EXERCISE DESCRIPTION ▸ Please print the lines below word for word, without any changes, and leave out the pictures.
§ §
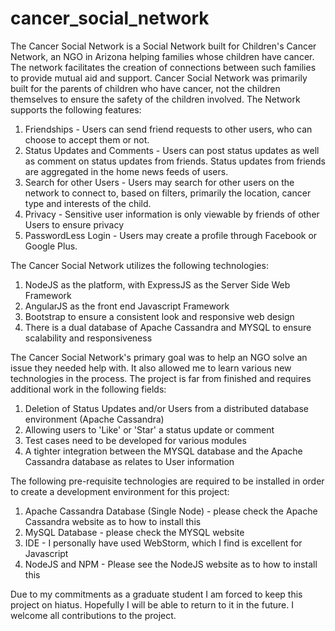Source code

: # cancer_social_network
The Cancer Social Network is a Social Network built for Children's Cancer Network, an NGO in Arizona helping families whose children
have cancer. The network facilitates the creation of connections between such families to provide mutual aid and support.
Cancer Social Network was primarily built for the parents of children who have cancer, not the children themselves to ensure the safety
of the children involved.
The Network supports the following features:
1. Friendships - Users can send friend requests to other users, who can choose to accept them or not.
2. Status Updates and Comments - Users can post status updates as well as comment on status updates from friends. Status updates from 
friends are aggregated in the home news feeds of users.
3. Search for other Users - Users may search for other users on the network to connect to, based on filters, primarily the
location, cancer type and interests of the child.
4. Privacy - Sensitive user information is only viewable by friends of other Users to ensure privacy
5. PasswordLess Login - Users may create a profile through Facebook or Google Plus.

The Cancer Social Network utilizes the following technologies:
1. NodeJS as the platform, with ExpressJS as the Server Side Web Framework
2. AngularJS as the front end Javascript Framework
3. Bootstrap to ensure a consistent look and responsive web design
4. There is a dual database of Apache Cassandra and MYSQL to ensure scalability and responsiveness

The Cancer Social Network's primary goal was to help an NGO solve an issue they needed help with.
It also allowed me to learn various new technologies in the process. The project is far from finished and
requires additional work in the following fields:
1. Deletion of Status Updates and/or Users from a distributed database environment (Apache Cassandra)
2. Allowing users to 'Like' or 'Star' a status update or comment
3. Test cases need to be developed for various modules
4. A tighter integration between the MYSQL database and the Apache Cassandra database as relates to User information

The following pre-requisite technologies are required to be installed in order to create a development environment for this project:
1. Apache Cassandra Database (Single Node) - please check the Apache Cassandra website as to how to install this
2. MySQL Database - please check the MYSQL website
3. IDE - I personally have used WebStorm, which I find is excellent for Javascript
4. NodeJS and NPM - Please see the NodeJS website as to how to install this

Due to my commitments as a graduate student I am forced to keep this project on hiatus. Hopefully I will be able
to return to it in the future. I welcome all contributions to the project.
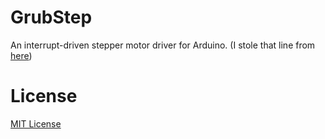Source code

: # GrubStep

An interrupt-driven stepper motor driver for Arduino.
(I stole that line from [here](https://github.com/bjpirt/HotStepper))

# License

[MIT License](https://opensource.org/licenses/MIT)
§ §
RESPONSE TO THE EXERCISE ▸
Source code

: # cancer_social_network
The Cancer Social Network is a Social Network built for Children's Cancer Network, an NGO in Arizona helping families whose children
have cancer. The network facilitates the creation of connections between such families to provide mutual aid and support.
Cancer Social Network was primarily built for the parents of children who have cancer, not the children themselves to ensure the safety
of the children involved.
The Network supports the following features:
1. Friendships - Users can send friend requests to other users, who can choose to accept them or not.
2. Status Updates and Comments - Users can post status updates as well as comment on status updates from friends. Status updates from 
friends are aggregated in the home news feeds of users.
3. Search for other Users - Users may search for other users on the network to connect to, based on filters, primarily the
location, cancer type and interests of the child.
4. Privacy - Sensitive user information is only viewable by friends of other Users to ensure privacy
5. PasswordLess Login - Users may create a profile through Facebook or Google Plus.

The Cancer Social Network utilizes the following technologies:
1. NodeJS as the platform, with ExpressJS as the Server Side Web Framework
2. AngularJS as the front end Javascript Framework
3. Bootstrap to ensure a consistent look and responsive web design
4. There is a dual database of Apache Cassandra and MYSQL to ensure scalability and responsiveness

The Cancer Social Network's primary goal was to help an NGO solve an issue they needed help with.
It also allowed me to learn various new technologies in the process. The project is far from finished and
requires additional work in the following fields:
1. Deletion of Status Updates and/or Users from a distributed database environment (Apache Cassandra)
2. Allowing users to 'Like' or 'Star' a status update or comment
3. Test cases need to be developed for various modules
4. A tighter integration between the MYSQL database and the Apache Cassandra database as relates to User information

The following pre-requisite technologies are required to be installed in order to create a development environment for this project:
1. Apache Cassandra Database (Single Node) - please check the Apache Cassandra website as to how to install this
2. MySQL Database - please check the MYSQL website
3. IDE - I personally have used WebStorm, which I find is excellent for Javascript
4. NodeJS and NPM - Please see the NodeJS website as to how to install this

Due to my commitments as a graduate student I am forced to keep this project on hiatus. Hopefully I will be able
to return to it in the future. I welcome all contributions to the project.
Source code

: # GrubStep

An interrupt-driven stepper motor driver for Arduino.
(I stole that line from [here](https://github.com/bjpirt/HotStepper))

# License

[MIT License](https://opensource.org/licenses/MIT)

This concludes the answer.